3Q 2006 financial results: Initially Mr. Martin informed Mr. Rosenberg that the financial results would not be positive. Mr. Rosenberg informed Mr. Slawson who caused the hedge fund to sell short. After receiving additional firm financial data, Mr. Martin reversed his position, telling Mr. Rosenberg, who tipped Mr. Slawson, that the results would be positive. Mr. Slawson covered the short position. Following the announcement the stock closed up. The hedge fund avoided a loss of about $27,000 by covering the short position.

1Q 2007 financial results: Mr. Martin learned that company earnings would significantly exceed analysts’ expectations. He relayed this information to Mr. Rosenberg who in turn tipped Mr. Rosenberg who caused the hedge fund to purchase shares. Following the earnings announcement the stock price closed up about $1.76 per share compared to the prior day, yielding $42,240 in profits for the hedge fund.
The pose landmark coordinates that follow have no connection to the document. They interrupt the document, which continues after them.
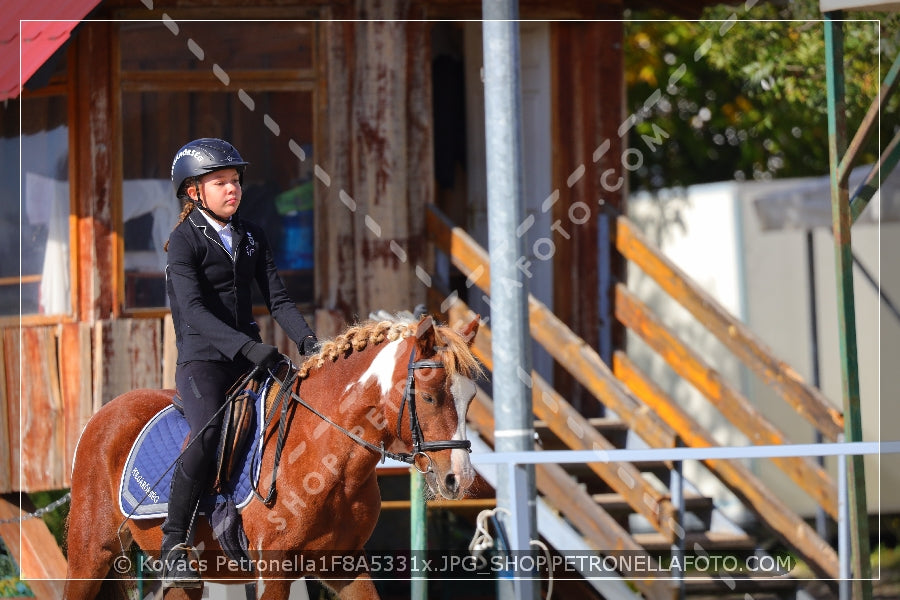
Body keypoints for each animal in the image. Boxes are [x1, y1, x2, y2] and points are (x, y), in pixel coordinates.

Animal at [66, 316, 482, 596]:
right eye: (429, 397)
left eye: (471, 398)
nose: (459, 479)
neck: (330, 462)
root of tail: (105, 412)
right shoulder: (273, 570)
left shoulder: (344, 563)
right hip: (90, 556)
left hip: (184, 581)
2Q2007 financial results: Mr. Martin again received negative information about the financial results for the quarter. The information was again transmitted down the chain to Mr. Slawson who caused the hedge fund to sell shares and sell short 20,000 shares. Following the earnings announcement the share price of Carter’s closed down about 8.52%. The hedge fund had a profit of about $114,480.
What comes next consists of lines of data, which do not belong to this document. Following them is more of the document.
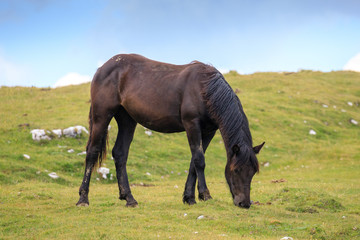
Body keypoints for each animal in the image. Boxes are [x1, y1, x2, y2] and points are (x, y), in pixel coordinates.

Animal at [76, 54, 264, 208]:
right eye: (236, 170)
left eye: (253, 172)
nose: (244, 203)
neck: (205, 89)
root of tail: (103, 68)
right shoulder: (192, 124)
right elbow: (199, 160)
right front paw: (204, 195)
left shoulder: (209, 131)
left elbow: (193, 162)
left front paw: (189, 197)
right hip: (102, 116)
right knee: (92, 152)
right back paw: (83, 199)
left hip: (127, 120)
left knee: (120, 154)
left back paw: (129, 198)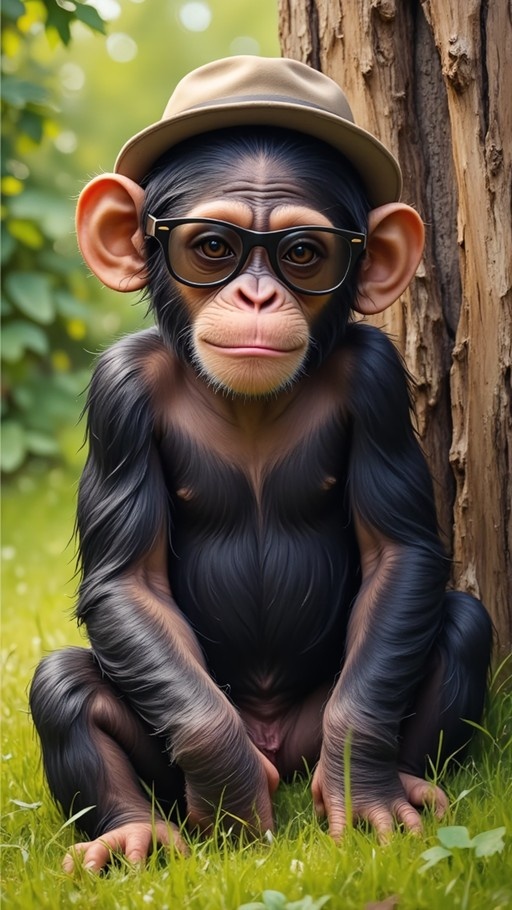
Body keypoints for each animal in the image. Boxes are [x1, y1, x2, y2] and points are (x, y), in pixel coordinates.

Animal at [29, 56, 492, 873]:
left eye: (303, 253)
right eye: (212, 248)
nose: (255, 292)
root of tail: (278, 741)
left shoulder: (378, 377)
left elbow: (399, 552)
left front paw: (363, 783)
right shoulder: (117, 390)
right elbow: (128, 579)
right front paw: (230, 787)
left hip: (309, 733)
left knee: (460, 624)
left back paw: (403, 781)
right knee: (64, 688)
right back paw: (133, 831)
2Q2008 financial results: During the quarter Mr. Martin learned that his company would release earnings that would again exceed market expectations. As in the past he tipped Mr. Rosenberg who in turn tipped Mr. Slawson who caused the hedge fund to buy additional shares of Carter’s, Inc. Following the positive announcement the fund had profits of $17,820.
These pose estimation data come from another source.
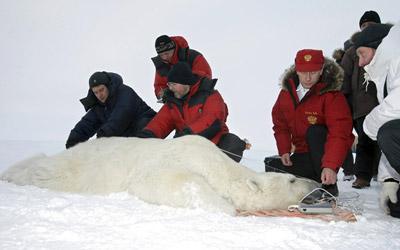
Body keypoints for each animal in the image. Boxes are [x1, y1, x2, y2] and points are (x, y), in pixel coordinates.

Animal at [0, 135, 318, 215]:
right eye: (291, 179)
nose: (315, 182)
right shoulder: (175, 160)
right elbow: (165, 181)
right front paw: (225, 207)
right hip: (61, 171)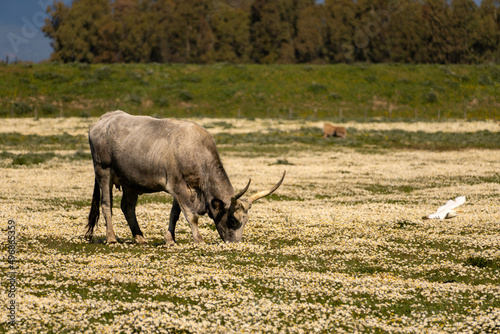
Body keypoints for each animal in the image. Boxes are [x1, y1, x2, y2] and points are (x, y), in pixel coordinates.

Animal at [86, 111, 286, 244]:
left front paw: (170, 240)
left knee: (127, 207)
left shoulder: (183, 189)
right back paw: (111, 238)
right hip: (103, 171)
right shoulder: (178, 186)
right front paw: (199, 240)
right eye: (232, 220)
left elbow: (174, 214)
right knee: (106, 204)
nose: (235, 244)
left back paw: (139, 238)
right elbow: (191, 215)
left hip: (131, 181)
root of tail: (103, 120)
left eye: (246, 221)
4Q 2008 financial results: Prior to the announcement of the financial results Mr. Martin learned that the financial results would be “generally positive” for the period. He conveyed that information down what by then had become the usual chain. The hedge fund purchased 10,000 shares of Carter’s stock. Following the announcement of the financial results, the share price closed up over 10% compared to the prior day. The fund had profits of about $15,200.

Following the termination of Mr. Martin, he obtained inside information from Mr. Posey which he then transmitted to Mr. Rosenberg and ultimately to Mr. Slawson in two instances and on another occasion, directly to the hedge fund manager. The first instance involved the second quarter 2009 financial results while the second involved an announcement that the company would delay announcing the third quarter 2009 financial results. In the first Mr. Posey told Mr. Martin that Carter’s would beat the street for the quarter. The information was transmitted to Mr. Rosenberg and then to Mr. Slawson who purchased shares in family accounts and for the hedge fund. Following the announcement of the results the share price closed up slightly, yielding ill-gotten gains in the personal and fund accounts of about $34,604. In the second instance the tipping process was repeated. Mr. Slawson sold shares from his personal account and that of the fund. Following the announcement the share price dropped 23.84% compared to the prior day. Collectively the accounts avoided losses of about $215,916.

Finally, Mr. Martin furnished inside information to Mr. Martin regarding Carter’s second quarter 2010 financial results, including the fact that future guidance would be negative. Mr. Martin furnished this information directly to Mr. Slawson as did Mr. Rosenberg. Based on Mr. Rosenberg’s “statements, the nature of the information provided, and his history of providing similar information, Mr. Slawson knew or should have known that the information was obtained from an insider in violation of a fiduciary or similar duty of trust and confidence,” according to the complaint. Mr. Slawson sold call options and shorted the stock. Following the announcement the share price declined by about $2. The total gains of the fund were about $42,240. Mr. Posey furnished the information to Mr. Martin “by virtue of their close friendship and Posey’s desire to enhance his reputation.”

The complaint alleges violations of each subsection of Securities Act Section 17(a) and Exchange Act Section 10(b). The U.S. Attorney’s Office filed parallel criminal charges. Both cases are pending. See Lit. Rel. No. 23118 (October 24, 2014).